Back to List Archive

Re: RE: stemming

From: Bill Moseley <moseley(at)not-real.hank.org>
Date: Fri Nov 19 1999 - 06:15:24 GMT
At 08:41 PM 11/18/99 -0800, you wrote:
>> search for "rockies", but do contain "rock"?
>
>This is probably correct.  The stemmer simply strips the suffix from a
>word.  "Rockies" is "Rocki".  "Supplies" is "Suppli"
>
>> if I search for "rock" instead of "rockies",
>> I get hits I did not get the first time.
>
>This is possibly a bug.  The stemmer will fail to match some words
>when it really should.  I do not know a proper way around the problem.

No, that's how it works.

rockies stems to rocki.  So searching for rockies will find documents with
rockies in it (and anything else that stems to rocki).

rock, rocks, rocking, rockings, rocked all stem to rock.  So searching for
rock will find documents with any of those words, but not rockies.
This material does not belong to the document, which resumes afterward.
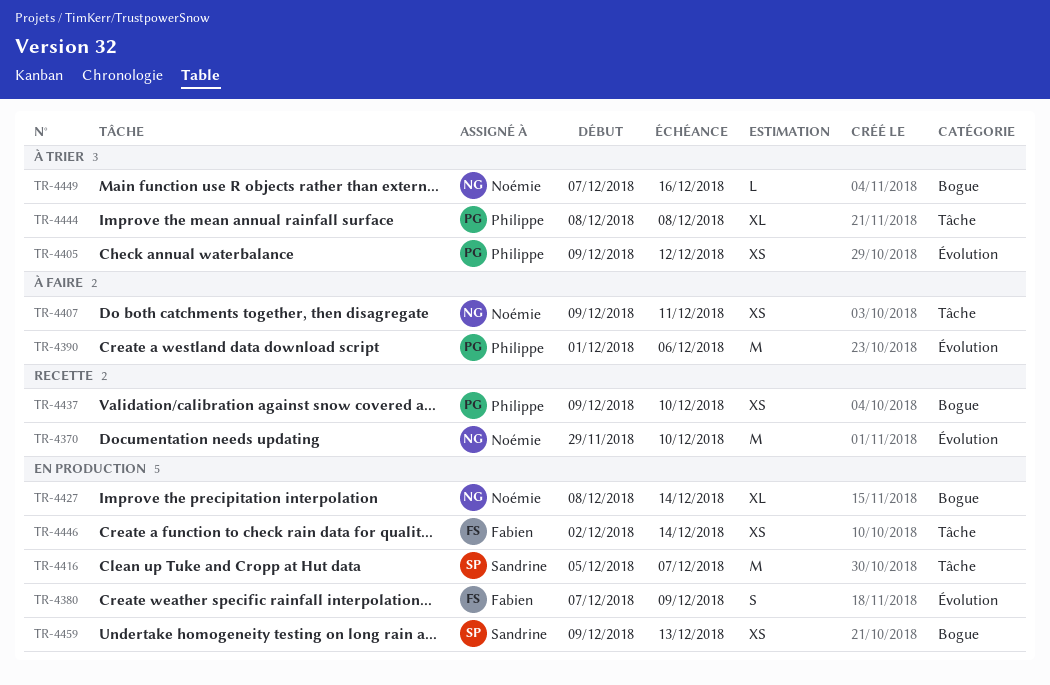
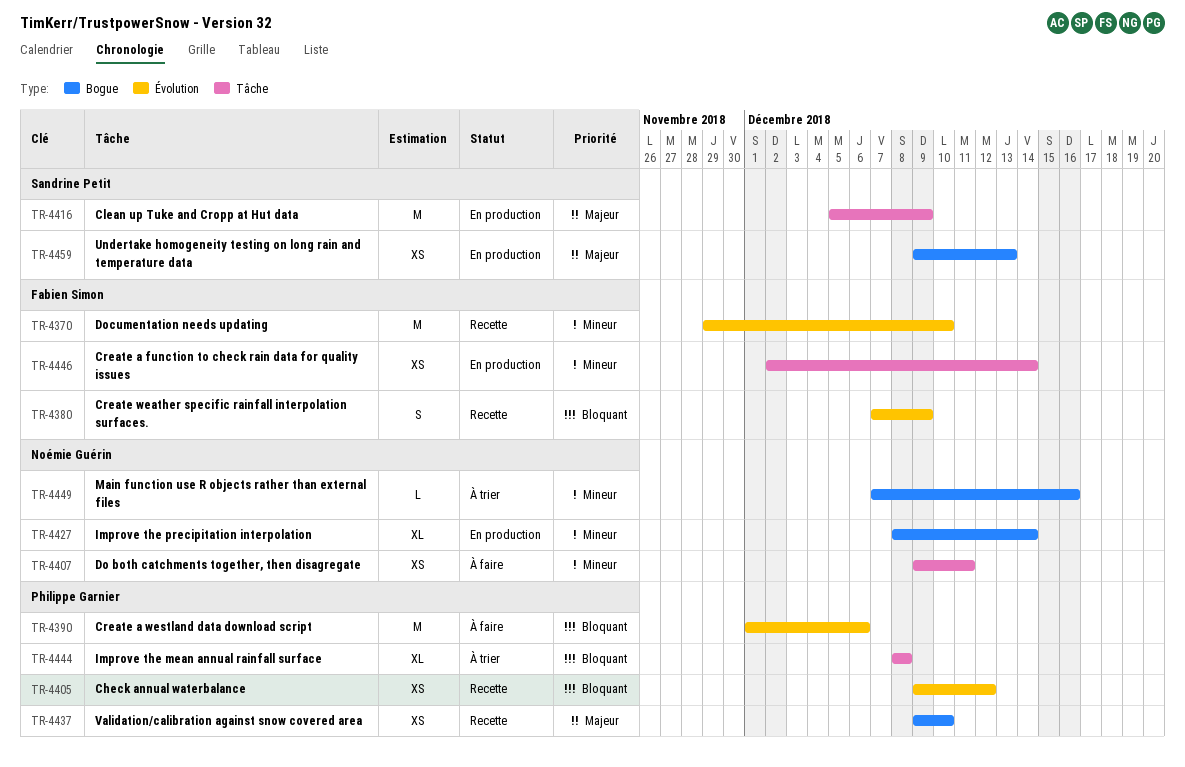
TR-4370, owner: Noémie Guérin -> Fabien Simon
TR-4380, status: En production -> Recette
TR-4405, status: À trier -> Recette
TR-4416, due: Dec 7 -> Dec 9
The original poster might check that there aren't other words that might
stem to rocki in the returned document.  I can't think of any right now.  I
can't get Swish to find rock when searching for rockies.  I tried it on a
fresh downloaded and compiled SWISH 1.3.2.

>If you want to more easily debug the stemmer, or another word filter,
>then I have written a wrapper (extract it to your swish-e directory):
>http://www.webaugur.com/wares/files/wordtest.tar.gz

Also, don't forget about the -D option to look at how swish is actually
indexing (and stemming) words.

You can find out more in the Swish list archive, but you should know that
wild card searches don't work as expected with Stemming.  Swish stores just
the stem of indexed words in the index.  But searching for rocking* won't
find rocking or rockings because 'rocking*' fails to stem because of the
asterisk.

Another problem is in how Swish expands wild cards.  If you search for
'ro*' Swish expands the wild card to all words in the index that start with
ro.  These words from the index are used to build the expanded search
string.  So, searching for "ro*" gets changed into a search that looks like
"(rocki or rock)" (which includes rocking, rocks, rockies).  This new
expanded search string is used to generate the results.  

Since stemming is in use, Swish stems the search words before finally
searching the index for the results.  Swish is stemming the expanded search
words twice -- once during indexing, and once again during searching.
Unfortunately,  the stemming routine doesn't fully stem some words, so
feeding previously stemmed words to the stemmer results in words that
aren't in the index.  In other words, Swish perfectly good words out of the
index, stems them, and then fails to find them in the index again.



Bill Moseley
mailto:moseley@hank.org
Received on Thu Nov 18 22:30:43 1999